### DATA PROVIDED

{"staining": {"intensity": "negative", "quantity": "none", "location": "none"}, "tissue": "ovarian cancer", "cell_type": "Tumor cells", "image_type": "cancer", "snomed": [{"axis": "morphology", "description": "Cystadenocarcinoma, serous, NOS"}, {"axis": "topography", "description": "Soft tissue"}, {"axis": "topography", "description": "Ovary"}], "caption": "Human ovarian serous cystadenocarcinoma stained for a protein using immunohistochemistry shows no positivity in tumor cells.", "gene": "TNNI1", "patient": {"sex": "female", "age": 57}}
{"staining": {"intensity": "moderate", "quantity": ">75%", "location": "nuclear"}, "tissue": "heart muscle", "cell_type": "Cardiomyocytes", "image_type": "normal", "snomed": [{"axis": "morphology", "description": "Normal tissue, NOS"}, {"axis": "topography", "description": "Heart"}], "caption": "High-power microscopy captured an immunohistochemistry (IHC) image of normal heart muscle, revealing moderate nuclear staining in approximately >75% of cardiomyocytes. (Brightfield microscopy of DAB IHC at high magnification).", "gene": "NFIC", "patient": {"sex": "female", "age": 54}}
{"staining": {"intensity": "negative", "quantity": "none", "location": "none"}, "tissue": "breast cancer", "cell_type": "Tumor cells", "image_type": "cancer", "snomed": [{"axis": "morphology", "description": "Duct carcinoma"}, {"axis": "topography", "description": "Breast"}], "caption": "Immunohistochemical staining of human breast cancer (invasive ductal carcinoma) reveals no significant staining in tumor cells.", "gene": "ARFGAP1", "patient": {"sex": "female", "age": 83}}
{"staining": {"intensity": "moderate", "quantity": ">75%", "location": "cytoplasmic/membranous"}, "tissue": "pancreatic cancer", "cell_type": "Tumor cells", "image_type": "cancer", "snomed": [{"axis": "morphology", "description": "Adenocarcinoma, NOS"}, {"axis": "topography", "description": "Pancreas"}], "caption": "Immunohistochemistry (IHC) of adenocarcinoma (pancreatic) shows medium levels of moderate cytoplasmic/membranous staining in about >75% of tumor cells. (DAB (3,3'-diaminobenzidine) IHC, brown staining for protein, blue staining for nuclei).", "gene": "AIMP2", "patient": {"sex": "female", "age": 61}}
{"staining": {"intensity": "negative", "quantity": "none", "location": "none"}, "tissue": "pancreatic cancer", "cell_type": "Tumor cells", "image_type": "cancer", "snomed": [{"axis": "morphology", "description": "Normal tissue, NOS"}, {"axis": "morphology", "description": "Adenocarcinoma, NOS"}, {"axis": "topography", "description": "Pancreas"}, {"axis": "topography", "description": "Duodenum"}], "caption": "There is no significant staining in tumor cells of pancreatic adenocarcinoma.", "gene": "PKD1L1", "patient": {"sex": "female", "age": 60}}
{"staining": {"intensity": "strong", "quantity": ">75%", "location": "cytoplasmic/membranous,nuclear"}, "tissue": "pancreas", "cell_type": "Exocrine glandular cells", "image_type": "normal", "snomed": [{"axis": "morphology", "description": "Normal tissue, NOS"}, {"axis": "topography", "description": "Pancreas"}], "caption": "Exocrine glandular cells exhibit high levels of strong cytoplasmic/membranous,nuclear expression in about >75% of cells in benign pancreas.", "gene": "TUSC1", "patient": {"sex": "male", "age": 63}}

######

EXERCISE DIRECTIONS: All entries above need to be copied verbatim.

SOLUTION BELOW:
{"staining": {"intensity": "negative", "quantity": "none", "location": "none"}, "tissue": "ovarian cancer", "cell_type": "Tumor cells", "image_type": "cancer", "snomed": [{"axis": "morphology", "description": "Cystadenocarcinoma, serous, NOS"}, {"axis": "topography", "description": "Soft tissue"}, {"axis": "topography", "description": "Ovary"}], "caption": "Human ovarian serous cystadenocarcinoma stained for a protein using immunohistochemistry shows no positivity in tumor cells.", "gene": "TNNI1", "patient": {"sex": "female", "age": 57}}
{"staining": {"intensity": "moderate", "quantity": ">75%", "location": "nuclear"}, "tissue": "heart muscle", "cell_type": "Cardiomyocytes", "image_type": "normal", "snomed": [{"axis": "morphology", "description": "Normal tissue, NOS"}, {"axis": "topography", "description": "Heart"}], "caption": "High-power microscopy captured an immunohistochemistry (IHC) image of normal heart muscle, revealing moderate nuclear staining in approximately >75% of cardiomyocytes. (Brightfield microscopy of DAB IHC at high magnification).", "gene": "NFIC", "patient": {"sex": "female", "age": 54}}
{"staining": {"intensity": "negative", "quantity": "none", "location": "none"}, "tissue": "breast cancer", "cell_type": "Tumor cells", "image_type": "cancer", "snomed": [{"axis": "morphology", "description": "Duct carcinoma"}, {"axis": "topography", "description": "Breast"}], "caption": "Immunohistochemical staining of human breast cancer (invasive ductal carcinoma) reveals no significant staining in tumor cells.", "gene": "ARFGAP1", "patient": {"sex": "female", "age": 83}}
{"staining": {"intensity": "moderate", "quantity": ">75%", "location": "cytoplasmic/membranous"}, "tissue": "pancreatic cancer", "cell_type": "Tumor cells", "image_type": "cancer", "snomed": [{"axis": "morphology", "description": "Adenocarcinoma, NOS"}, {"axis": "topography", "description": "Pancreas"}], "caption": "Immunohistochemistry (IHC) of adenocarcinoma (pancreatic) shows medium levels of moderate cytoplasmic/membranous staining in about >75% of tumor cells. (DAB (3,3'-diaminobenzidine) IHC, brown staining for protein, blue staining for nuclei).", "gene": "AIMP2", "patient": {"sex": "female", "age": 61}}
{"staining": {"intensity": "negative", "quantity": "none", "location": "none"}, "tissue": "pancreatic cancer", "cell_type": "Tumor cells", "image_type": "cancer", "snomed": [{"axis": "morphology", "description": "Normal tissue, NOS"}, {"axis": "morphology", "description": "Adenocarcinoma, NOS"}, {"axis": "topography", "description": "Pancreas"}, {"axis": "topography", "description": "Duodenum"}], "caption": "There is no significant staining in tumor cells of pancreatic adenocarcinoma.", "gene": "PKD1L1", "patient": {"sex": "female", "age": 60}}
{"staining": {"intensity": "strong", "quantity": ">75%", "location": "cytoplasmic/membranous,nuclear"}, "tissue": "pancreas", "cell_type": "Exocrine glandular cells", "image_type": "normal", "snomed": [{"axis": "morphology", "description": "Normal tissue, NOS"}, {"axis": "topography", "description": "Pancreas"}], "caption": "Exocrine glandular cells exhibit high levels of strong cytoplasmic/membranous,nuclear expression in about >75% of cells in benign pancreas.", "gene": "TUSC1", "patient": {"sex": "male", "age": 63}}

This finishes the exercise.